Tips for getting a better night’s sleep
A constant lack of sleep can take a toll on your emotional well being. The recommended amount of sleep each night is between seven and nine hours, here are a few tips to help you reach that goal and feel well rested.
Create a sleep routine
Aim to fall asleep and wake up at the same times each day if possible, the routine will help your circadian rhythm (internal body clock) which controls when you feel tires and awake. Also avoid sleeping in on certain days as this will disrupt your routine.
Going outside and exposing yourself to natural light and dark balances your circadian rhythm and helps produce the melatonin hormone which can regulate sleep patterns. Going for a regular walk or another form of daily exercise is good for forming a routine.
Avoid anxiety inducing news
News reports can be anxiety and stress inducing, although keeping up to date with current affairs is important avoid watching or reading the news a few hours before bed. The same goes for social media, the blue light from phones, TVs and laptops can affect your body clock.
Maintain a good diet and exercise routine
Regular exercise helps you sleep and can relieve stress and worry that would otherwise disrupt your sleep. However avoid working out at night where possible as this can leave you overly energised, instead try to work out in the morning or midday.

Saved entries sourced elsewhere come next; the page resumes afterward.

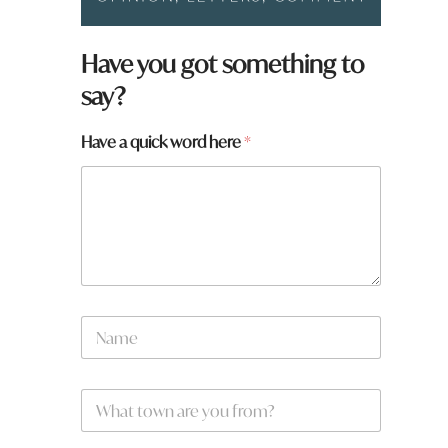
h
Have you got something to
e
say?
r
e
q
Have a quick word here
*
u
i
c
k
*
N
a
m
e
W
*
h
a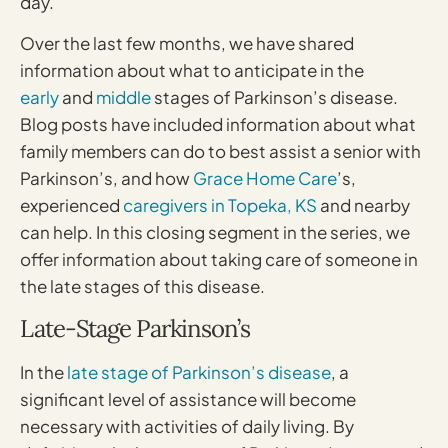
day.
Over the last few months, we have shared
information about what to anticipate in the
early
and
middle
stages of Parkinson’s disease.
Blog posts have included information about what
family members can do to best assist a senior with
Parkinson’s, and how
Grace Home Care
’s,
experienced
caregivers in Topeka, KS
and nearby
can help. In this closing segment in the series, we
offer information about taking care of someone in
the late stages of this disease.
Late-Stage Parkinson’s
In the
late stage of Parkinson’s disease
, a
significant level of assistance will become
necessary with activities of daily living. By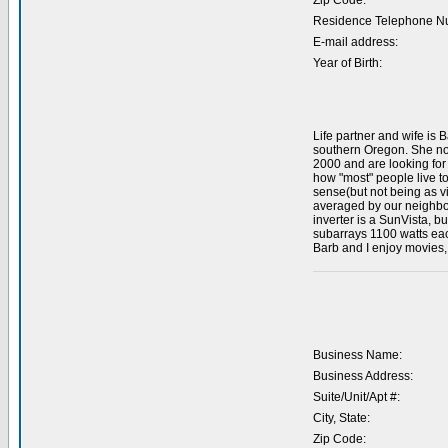
Zip Code:
Residence Telephone N
E-mail address:
Year of Birth:
Life partner and wife is 
southern Oregon. She now
2000 and are looking for 
how "most" people live t
sense(but not being as v
averaged by our neighbor
inverter is a SunVista, bu
subarrays 1100 watts each
Barb and I enjoy movies, 
Business Name:
Business Address:
Suite/Unit/Apt #:
City, State:
Zip Code: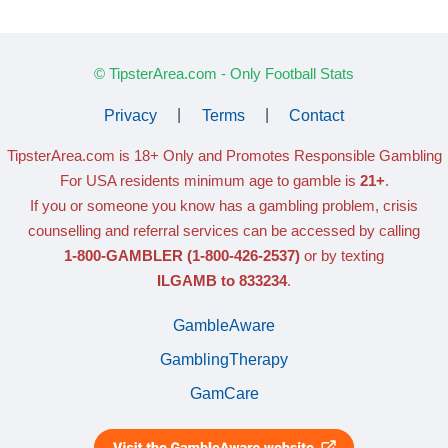
© TipsterArea.com - Only Football Stats
Privacy
|
Terms
|
Contact
TipsterArea.com is 18+ Only
and Promotes Responsible Gambling
For USA residents minimum age to gamble is
21+
.
If you or someone you know has a gambling problem, crisis
counselling and referral services can be accessed by calling
1-800-GAMBLER
(1-800-426-2537)
or by texting
ILGAMB to 833234
.
GambleAware
GamblingTherapy
GamCare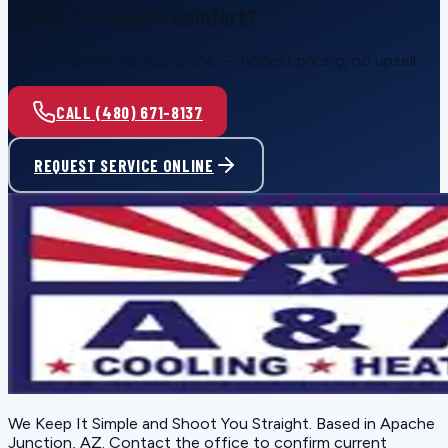
Ready for reliable comfort?
Call or request service online — honest pricing, no upsell.
CALL (480) 671-8137
REQUEST SERVICE ONLINE
We Keep It Simple and Shoot You Straight
. Based in
Apache
Junction, AZ
. Contact the office to confirm current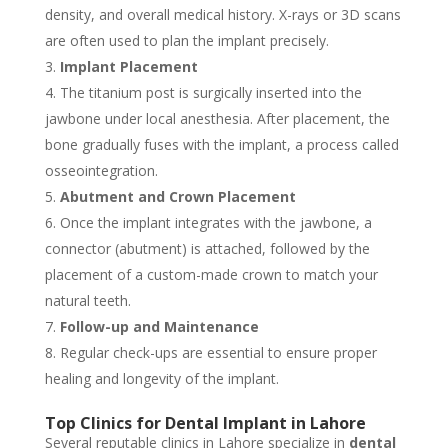
density, and overall medical history. X-rays or 3D scans
are often used to plan the implant precisely.
Implant Placement
The titanium post is surgically inserted into the
jawbone under local anesthesia. After placement, the
bone gradually fuses with the implant, a process called
osseointegration.
Abutment and Crown Placement
Once the implant integrates with the jawbone, a
connector (abutment) is attached, followed by the
placement of a custom-made crown to match your
natural teeth.
Follow-up and Maintenance
Regular check-ups are essential to ensure proper
healing and longevity of the implant.
Top Clinics for Dental Implant in Lahore
Several reputable clinics in Lahore specialize in
dental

A healthy diet is also essential for good sleep, large meals and drinks late at night can cause indigestion which will affect your sleep. Make sure to drink enough water during the day and try to eat a light dinner in the evening.
Try not to nap
Although a short nap can in the early afternoon can be helpful avoid long naps or napping later in the day as this will affect your night’s sleep.
Change your alcohol and caffeine intake
Caffeine found in tea, coffee and energy drinks is a stimulant and can affect your body. If you are particularly sensitive to caffeine avoid these drinks from midday onwards to improve your sleep. Try a caffeine-free tea or plain water before bed.

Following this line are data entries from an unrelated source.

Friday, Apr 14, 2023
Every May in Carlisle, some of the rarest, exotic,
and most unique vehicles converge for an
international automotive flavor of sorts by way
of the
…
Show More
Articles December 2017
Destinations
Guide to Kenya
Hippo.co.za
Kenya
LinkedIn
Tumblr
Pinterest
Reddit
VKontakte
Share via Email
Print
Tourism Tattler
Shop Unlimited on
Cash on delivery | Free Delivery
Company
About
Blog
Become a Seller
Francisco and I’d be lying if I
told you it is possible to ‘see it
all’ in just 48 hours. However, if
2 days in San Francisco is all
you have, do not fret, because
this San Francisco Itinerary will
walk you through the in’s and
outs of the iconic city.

Alcohol affects the quantity and quality of your sleep and can cause you to wake up in the night, try to avoid a tipple if you want a good night’s sleep.
Reduce light before sleep
Artificial light can make your body think it’s daylight which can mess up your circadian rhythm and decrease your quality of sleep. Avoid blue light such as mobile phones & TV before bed and dim the lighting in your room to help you relax.
Creating a relaxation routine is helpful in improving your sleep. This can be done in many ways such as meditation, mindfulness apps, having a bath, playing some relaxing music or reading. Try not to spend time on electronic devices before bed as this can overstimulate your brain.
Write down your thoughts
Writing down your worries before bed can stop them building up inside your head and can help you organise your thoughts. Write your thoughts in a notepad and if you still can’t sleep try something relaxing as mentioned above.
If these tips don’t work and you’re unsure of the cause of your sleepless nights it may be worth getting in touch with your GP who can help you find the cause.